A review by paulabrandon
All Fall Down by Tom Bale

2.0

Rob and Wendy Turner are a middle aged couple with adult twin sons and an adopted teenage daughter. An idyllic backyard barbecue is interrupted by the arrival of a seriously wounded man, and this sets their life off in an unforeseen, dangerous direction.

What could be considered mild spoilers follows.

All Fall Down feels like a hodge-podge of various genres. It starts out as what seems like domestic noir, with not only Rob and Wendy hiding secrets, but also daughter Georgia and son Josh. Then, with the inclusion of characters such as Jason Dennehy and Johnny Nyman, it begins to resemble gangster-lite nonsense. (I'm emphatically NOT a fan of gangster material. I have no idea why there's so much of that element in the books I read. I don't find it interesting at all.) There's a bit of mystery as to who might be setting the family up. And then halfway through, it changes into a home invasion thriller, with some very mild torture porn thrown in.

Due to the constant tonal shifts, it took me some time to get into the book. The first half was, frankly, a bit dull. The home invasion portion is reasonably interesting and tense, but still feels like it's holding back. The material is very tame compared to, say, what Karin Slaughter or Richard Laymon might do with it. Also, the home invasion portion is rife with cliches, and ultimately doesn't deliver anything you haven't seen done elsewhere better. There's an underwhelming cap-off, ending things pretty much as you expected it to.

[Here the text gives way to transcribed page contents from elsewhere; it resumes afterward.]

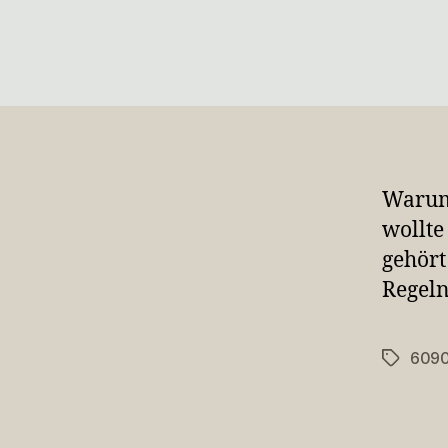
Warum 
wollte
gehört
Regel
609
Schlagwö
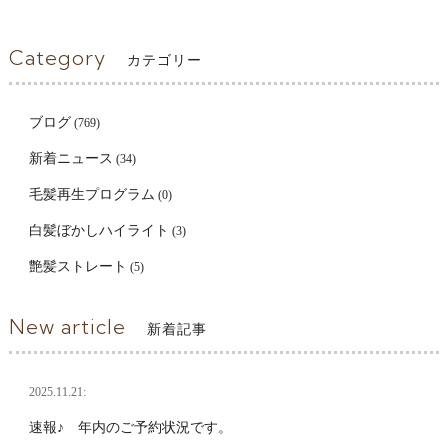
Category
カテゴリー
ブログ
(769)
新着ニュース
(34)
毛髪再生プログラム
(0)
白髪ぼかしハイライト
(3)
艶髪ストレート
(5)
New article
新着記事
2025.11.21:
速報♪ 年内のご予約状況です。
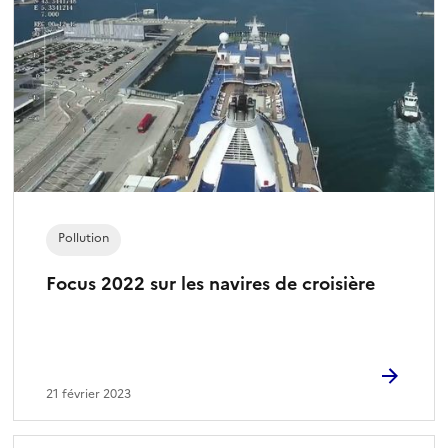
Pollution
Focus 2022 sur les navires de croisière
21 février 2023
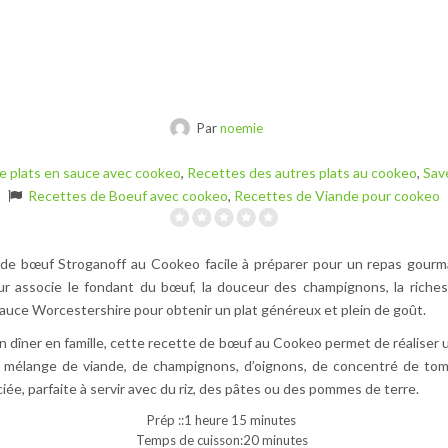
Par
noemie
e plats en sauce avec cookeo
,
Recettes des autres plats au cookeo
,
Sav
Recettes de Boeuf avec cookeo
,
Recettes de Viande pour cookeo
de bœuf Stroganoff au Cookeo facile à préparer pour un repas gourm
ur associe le fondant du bœuf, la douceur des champignons, la riches
auce Worcestershire pour obtenir un plat généreux et plein de goût.
n dîner en famille, cette recette de bœuf au Cookeo permet de réaliser u
Le mélange de viande, de champignons, d’oignons, de concentré de t
ée, parfaite à servir avec du riz, des pâtes ou des pommes de terre.
Prép ::1 heure 15 minutes
Temps de cuisson:20 minutes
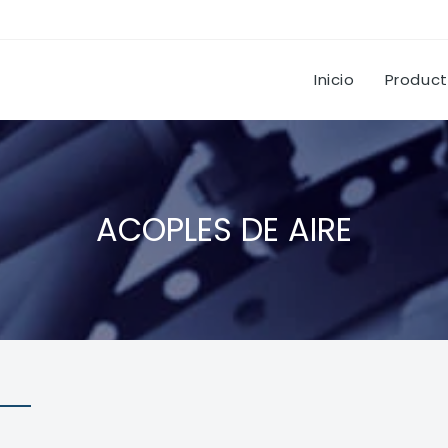
Inicio
Produc
ACOPLES DE AIRE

The characters are fine. I liked the protagonists and disliked the antagonists. There were a couple of interesting and intense moments. But the book definitely felt like it had an identity crisis, flitting between so many different crime sub-genres. And despite trying to have a finger in all those different pies, couldn't really deliver anything to make it stand out from the pack. I suspect the publishers didn't quite know what to do with the material, considering the strange title and a plot description that pushes the domestic noir angle.